Son’s charge for attempted murder of father taken down to aggravated assault in plea deal

By Medicine Hat News on June 19, 2024.

@MedicineHatNews

A Brooks man charged with attempted murder last fall in the stabbing of his father pleaded guilty Tuesday to a lesser charge of aggravated assault.

Jared Derrick Potts, 33, was sentenced to four years in prison by the provincial Court of Justice at Medicine Hat.

Potts, in custody since September 2023, will serve another 34 months in a federal prison.

Court heard from prosecutors that the unprovoked attack took place while Potts was not talking medication related to a mental health condition.

Defence attorney Greg White said his client suffers from schizophrenia and is ready to move forward.

“He has a heart of gold and this has weighed on him,” White told court. “He has mental illness that at times causes him to do things that he would not and that he regrets.”

Potts, who is in custody in Peace River, appeared on close-circuit TV and declined his right to order a report examining his level of responsibility considering his mental condition at the time, as well as a “Gladue Report” report related to his Indigenous heritage and sentencing.

“It’s been eating me for the last year – I’m feeling good about getting this done,” he told the court. “I’m not in a rush, but I want to be honest.”

In exchange for the plea, prosecutors withdrew charges of breaching bail conditions and also possessing a dangerous weapon.
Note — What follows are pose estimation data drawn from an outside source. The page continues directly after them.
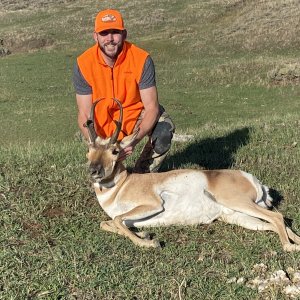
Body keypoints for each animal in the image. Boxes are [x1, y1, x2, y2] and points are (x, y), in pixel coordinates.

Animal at [84, 98, 300, 251]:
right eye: (89, 149)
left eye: (115, 151)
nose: (94, 170)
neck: (122, 185)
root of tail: (250, 178)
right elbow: (107, 222)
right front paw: (144, 235)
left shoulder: (153, 204)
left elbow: (117, 219)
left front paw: (149, 242)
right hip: (239, 216)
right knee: (276, 222)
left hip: (237, 202)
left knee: (277, 218)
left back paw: (288, 247)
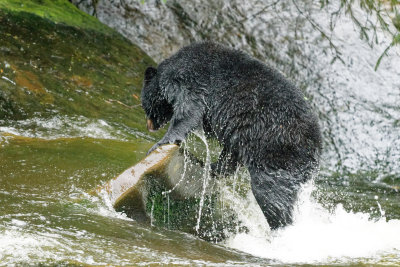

An agreed statement of facts state that Potts was staying with his father in September 2023 when the two were in the kitchen talking.

The older man turned his back to make coffee when he felt an attack from behind.

He suffered stab wounds to his cheek, forehead and shoulder as well as cuts about his body, and the pair made their way to the driveway outside the home. At that point neighbours called RCMP officers, who arrested the son.

The older man was transported to hospital and remained there for an extended period.

A victim impact statement summarized by Justice Derrick Redmond detailed continuing feelings of unease, familial tension and lingering physical problems for the victim, who also expressed some level of desire for reconciliation.

Redmond told Potts that sentencing “takes into account the individual, what they did, the impact on the victim.”

“What you’ve done is a very serious, very wrong thing,” he said.

“I note your background, your condition and your criminal record. You don’t come before the court as a first time offender.”

Potts’ time in custody equates to a 14-month credit for time served. He will also be required to submit a sample to the national DNA database and be subject to a 10-year weapons prohibition.